■ SET TASK:
Copy out each of the rows below, changing "locality" to "site" and leaving everything else the same. Don't include the pictures.

■ RECORDS FOR PROCESSING:
+++++

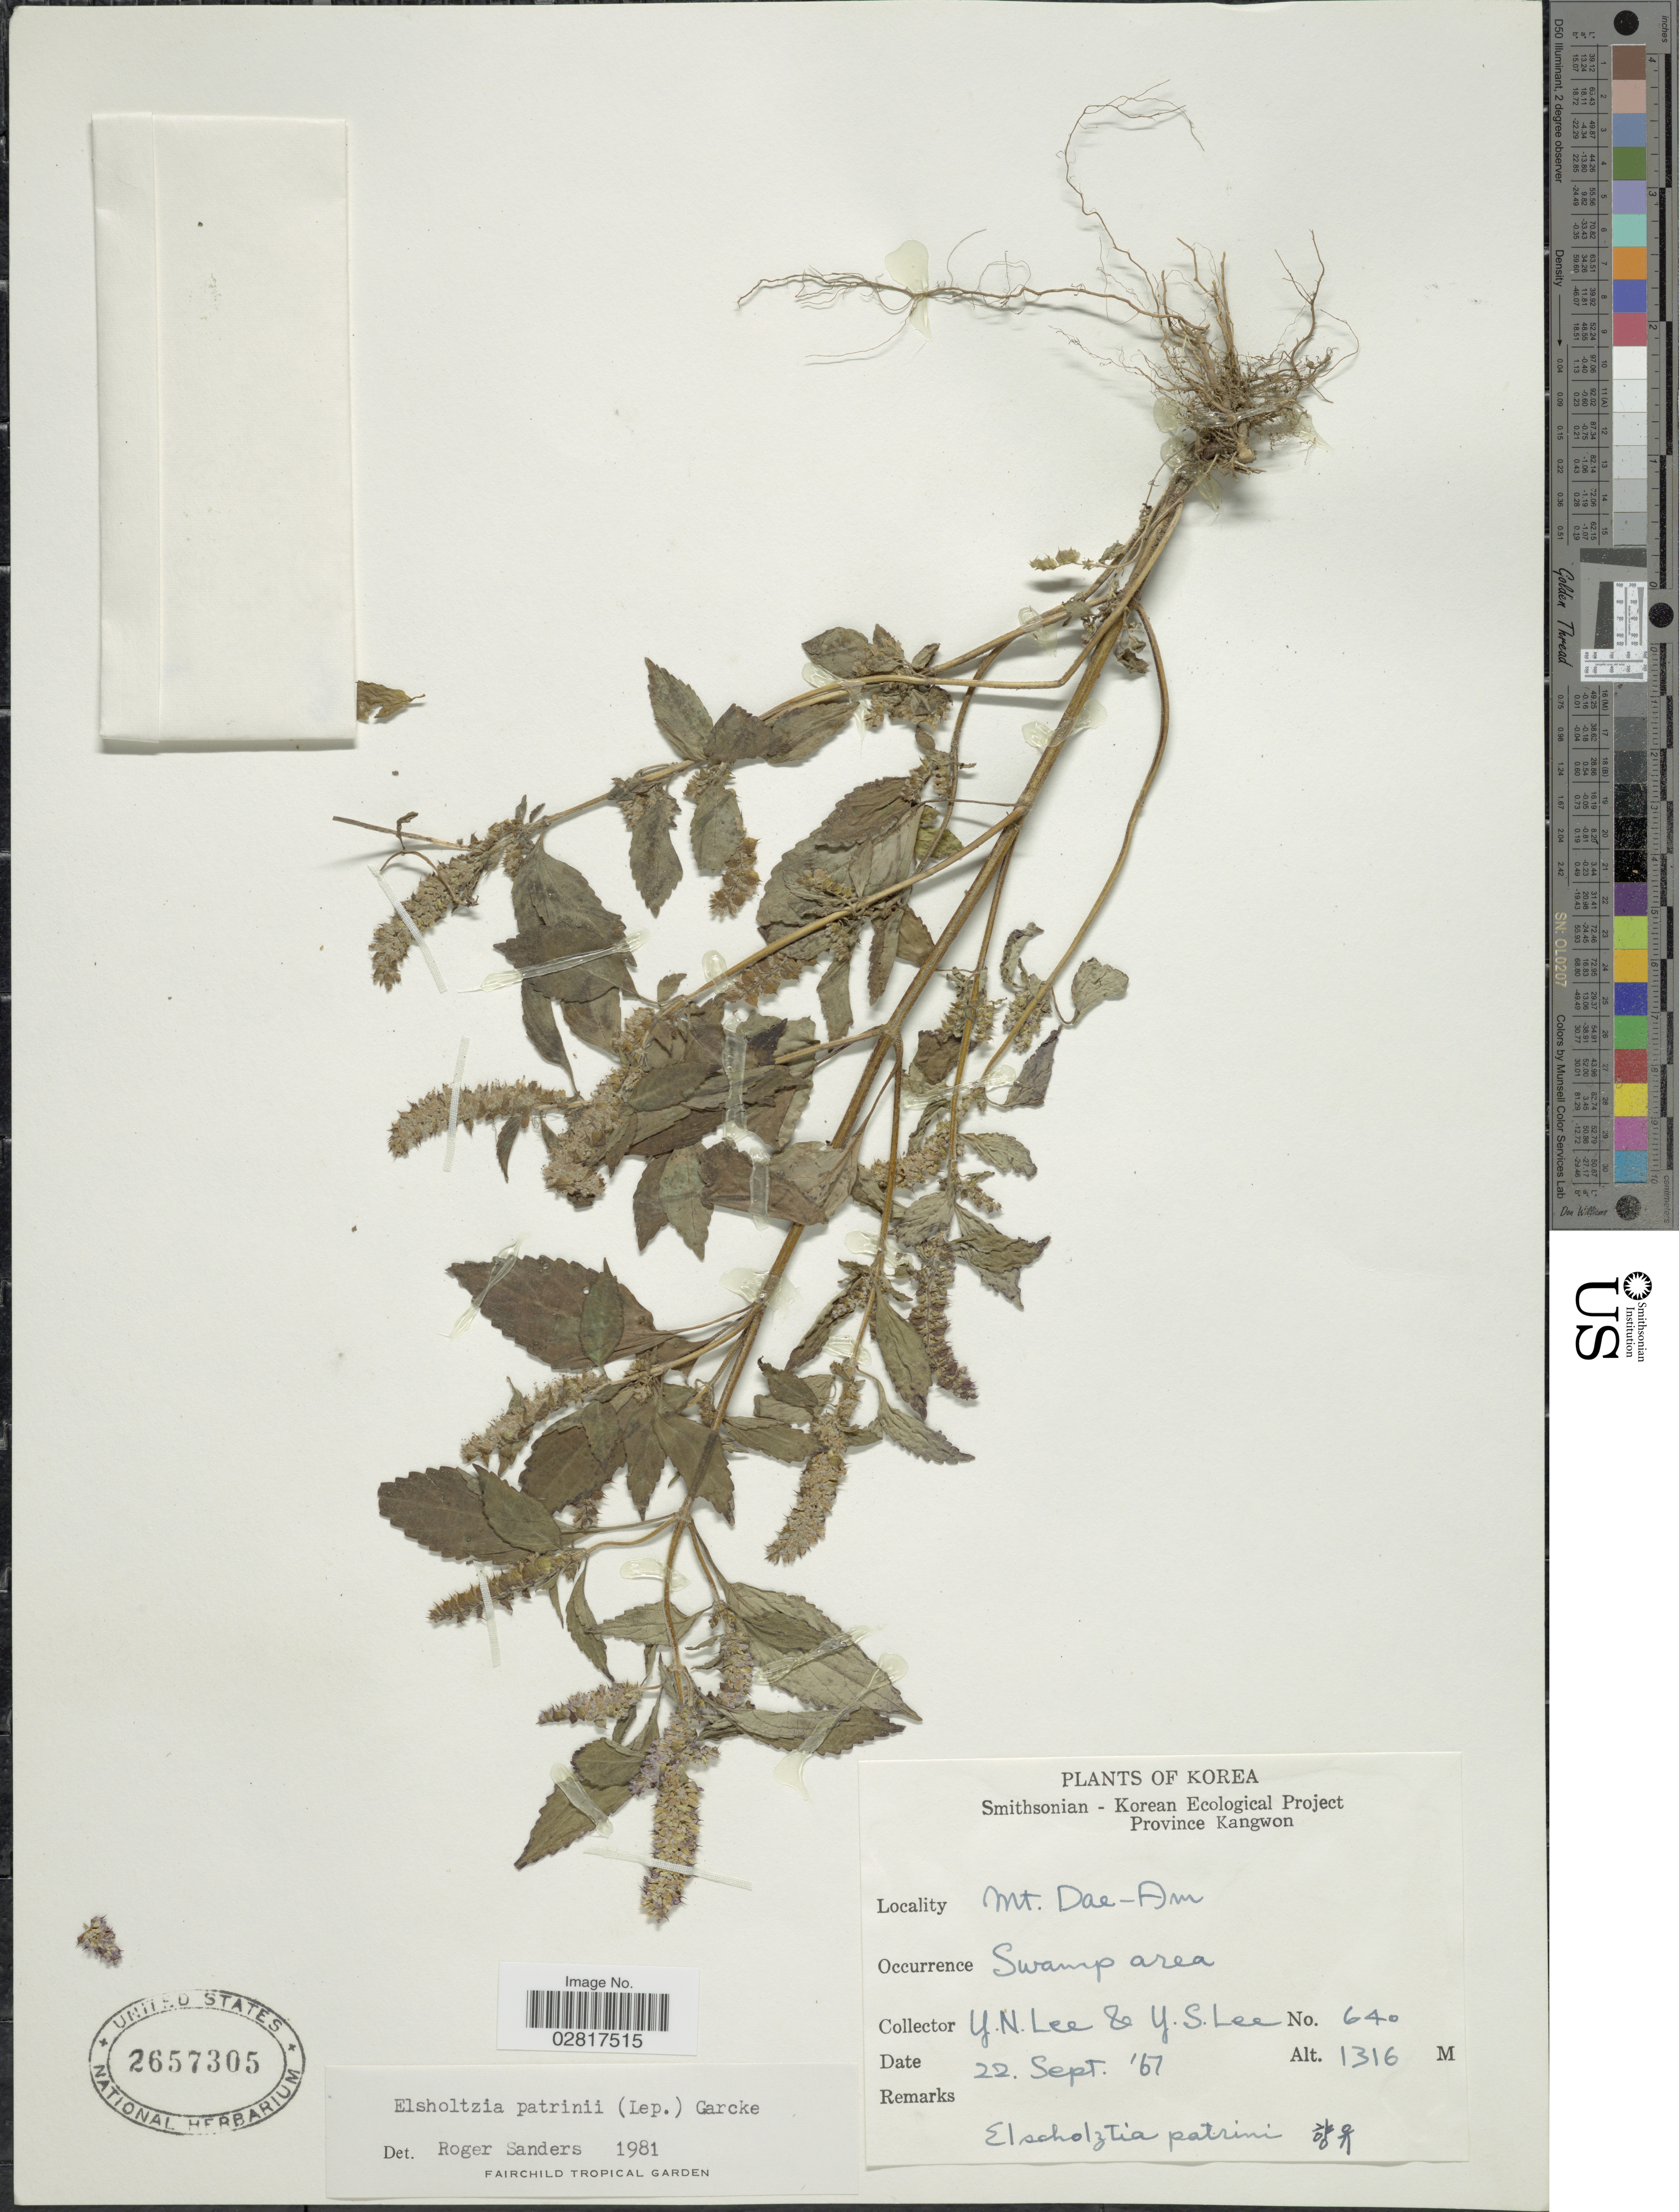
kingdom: Plantae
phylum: Tracheophyta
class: Magnoliopsida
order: Lamiales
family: Lamiaceae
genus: Elsholtzia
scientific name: Elsholtzia patrinii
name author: (Lepech.) Garcke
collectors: Y. N. Lee & Y. S. Lee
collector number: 640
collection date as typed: Transcribed d/m/y: 22/9/67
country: North Korea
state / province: Kangwon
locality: Province Kangwon, Mt. Dae-Am.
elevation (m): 1316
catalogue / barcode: US 2657305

+++++

■ RESPONSE TO THIS TASK:
kingdom: Plantae
phylum: Tracheophyta
class: Magnoliopsida
order: Lamiales
family: Lamiaceae
genus: Elsholtzia
scientific name: Elsholtzia patrinii
name author: (Lepech.) Garcke
collectors: Y. N. Lee & Y. S. Lee
collector number: 640
collection date as typed: Transcribed d/m/y: 22/9/67
country: North Korea
state / province: Kangwon
site: Province Kangwon, Mt. Dae-Am.
elevation (m): 1316
catalogue / barcode: US 2657305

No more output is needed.